[Work required] Copy out all the entries exactly.

[Recorded information]
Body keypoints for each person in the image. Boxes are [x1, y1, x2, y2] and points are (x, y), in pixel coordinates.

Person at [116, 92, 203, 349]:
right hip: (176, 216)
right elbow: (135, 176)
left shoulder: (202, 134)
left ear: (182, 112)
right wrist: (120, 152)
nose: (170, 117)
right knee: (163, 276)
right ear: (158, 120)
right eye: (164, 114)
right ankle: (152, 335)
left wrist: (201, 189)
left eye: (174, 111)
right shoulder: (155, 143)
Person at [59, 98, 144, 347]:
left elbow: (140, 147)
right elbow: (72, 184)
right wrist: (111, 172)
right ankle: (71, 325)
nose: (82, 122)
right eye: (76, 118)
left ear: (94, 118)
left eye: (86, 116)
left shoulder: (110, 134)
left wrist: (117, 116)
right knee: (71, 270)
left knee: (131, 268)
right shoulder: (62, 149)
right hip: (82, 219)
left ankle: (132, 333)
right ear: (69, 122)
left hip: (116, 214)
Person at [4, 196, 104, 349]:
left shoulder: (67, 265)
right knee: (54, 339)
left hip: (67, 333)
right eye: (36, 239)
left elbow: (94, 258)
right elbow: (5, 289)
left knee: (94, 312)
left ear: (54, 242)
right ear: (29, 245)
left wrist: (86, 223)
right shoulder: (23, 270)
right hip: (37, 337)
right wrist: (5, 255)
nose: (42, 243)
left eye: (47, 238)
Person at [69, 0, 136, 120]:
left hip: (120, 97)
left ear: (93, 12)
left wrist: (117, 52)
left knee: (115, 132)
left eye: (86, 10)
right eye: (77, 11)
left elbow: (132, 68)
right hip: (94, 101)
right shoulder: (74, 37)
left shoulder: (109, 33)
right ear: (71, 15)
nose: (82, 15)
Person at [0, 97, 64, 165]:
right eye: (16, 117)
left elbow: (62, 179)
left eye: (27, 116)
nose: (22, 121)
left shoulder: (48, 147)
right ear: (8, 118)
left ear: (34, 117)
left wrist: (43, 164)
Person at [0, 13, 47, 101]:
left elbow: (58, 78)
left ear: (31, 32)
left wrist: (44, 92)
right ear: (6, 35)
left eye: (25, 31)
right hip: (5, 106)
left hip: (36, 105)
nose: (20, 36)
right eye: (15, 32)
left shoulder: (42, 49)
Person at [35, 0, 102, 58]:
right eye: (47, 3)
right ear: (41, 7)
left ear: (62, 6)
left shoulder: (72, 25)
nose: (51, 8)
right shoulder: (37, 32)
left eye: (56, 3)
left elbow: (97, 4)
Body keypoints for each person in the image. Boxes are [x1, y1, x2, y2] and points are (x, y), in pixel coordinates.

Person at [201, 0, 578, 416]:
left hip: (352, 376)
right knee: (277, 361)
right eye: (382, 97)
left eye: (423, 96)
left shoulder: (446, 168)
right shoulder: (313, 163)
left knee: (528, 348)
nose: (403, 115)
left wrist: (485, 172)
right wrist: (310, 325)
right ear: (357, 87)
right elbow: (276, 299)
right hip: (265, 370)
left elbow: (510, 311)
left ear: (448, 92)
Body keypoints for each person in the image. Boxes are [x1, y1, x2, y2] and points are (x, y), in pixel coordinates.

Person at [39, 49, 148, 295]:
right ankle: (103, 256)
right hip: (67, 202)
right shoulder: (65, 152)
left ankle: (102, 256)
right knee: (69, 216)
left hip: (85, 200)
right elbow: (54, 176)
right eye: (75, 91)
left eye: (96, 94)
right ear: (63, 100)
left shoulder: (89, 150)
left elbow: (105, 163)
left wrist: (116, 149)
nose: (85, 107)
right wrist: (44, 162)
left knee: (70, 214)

[Result below]
Body keypoints for each person in the image. Boxes are [x1, y1, x2, y2] and points are (x, y), in pixel coordinates.

Person at [116, 92, 203, 349]:
right hip: (176, 216)
right elbow: (135, 176)
left shoulder: (202, 134)
left ear: (182, 112)
right wrist: (120, 152)
nose: (170, 117)
right knee: (163, 276)
right ear: (158, 120)
right eye: (164, 114)
right ankle: (152, 335)
left wrist: (201, 189)
left eye: (174, 111)
right shoulder: (155, 143)
Person at [59, 98, 144, 347]:
left elbow: (140, 147)
right elbow: (72, 184)
right wrist: (111, 172)
right ankle: (71, 325)
nose: (82, 122)
right eye: (76, 118)
left ear: (94, 118)
left eye: (86, 116)
left shoulder: (110, 134)
left wrist: (117, 116)
right knee: (71, 270)
left knee: (131, 268)
right shoulder: (62, 149)
right hip: (82, 219)
left ankle: (132, 333)
right ear: (69, 122)
left hip: (116, 214)
Person at [4, 196, 104, 349]:
left shoulder: (67, 265)
right knee: (54, 339)
left hip: (67, 333)
right eye: (36, 239)
left elbow: (94, 258)
right elbow: (5, 289)
left knee: (94, 312)
left ear: (54, 242)
right ear: (29, 245)
left wrist: (86, 223)
right shoulder: (23, 270)
right hip: (37, 337)
right wrist: (5, 255)
nose: (42, 243)
left eye: (47, 238)
Person at [69, 0, 136, 120]:
left hip: (120, 97)
left ear: (93, 12)
left wrist: (117, 52)
left knee: (115, 132)
left eye: (86, 10)
right eye: (77, 11)
left elbow: (132, 68)
right hip: (94, 101)
right shoulder: (74, 37)
left shoulder: (109, 33)
right ear: (71, 15)
nose: (82, 15)
Person at [0, 97, 64, 165]:
right eye: (16, 117)
left elbow: (62, 179)
left eye: (27, 116)
nose: (22, 121)
left shoulder: (48, 147)
right ear: (8, 118)
left ear: (34, 117)
left wrist: (43, 164)
Person at [0, 13, 47, 101]:
left elbow: (58, 78)
left ear: (31, 32)
left wrist: (44, 92)
right ear: (6, 35)
left eye: (25, 31)
right hip: (5, 106)
left hip: (36, 105)
nose: (20, 36)
right eye: (15, 32)
left shoulder: (42, 49)
Person at [35, 0, 102, 58]:
right eye: (47, 3)
right ear: (41, 7)
left ear: (62, 6)
left shoulder: (72, 25)
nose: (51, 8)
right shoulder: (37, 32)
left eye: (56, 3)
left elbow: (97, 4)
Body keypoints for each person in the image. Boxes are [x1, y1, x2, y2] and points are (x, y), in pixel coordinates.

Person at [201, 0, 578, 416]:
left hip: (352, 376)
right knee: (277, 361)
right eye: (382, 97)
left eye: (423, 96)
left shoulder: (446, 168)
right shoulder: (313, 163)
left knee: (528, 348)
nose: (403, 115)
left wrist: (485, 172)
right wrist: (310, 325)
right ear: (357, 87)
right elbow: (276, 299)
right hip: (265, 370)
left elbow: (510, 311)
left ear: (448, 92)
Body keypoints for each person in the image. Boxes are [x1, y1, x2, y2] and points are (x, y), in pixel coordinates.

Person at [39, 49, 148, 295]:
right ankle: (103, 256)
right hip: (67, 202)
right shoulder: (65, 152)
left ankle: (102, 256)
right knee: (69, 216)
left hip: (85, 200)
right elbow: (54, 176)
right eye: (75, 91)
left eye: (96, 94)
right ear: (63, 100)
left shoulder: (89, 150)
left elbow: (105, 163)
left wrist: (116, 149)
nose: (85, 107)
right wrist: (44, 162)
left knee: (70, 214)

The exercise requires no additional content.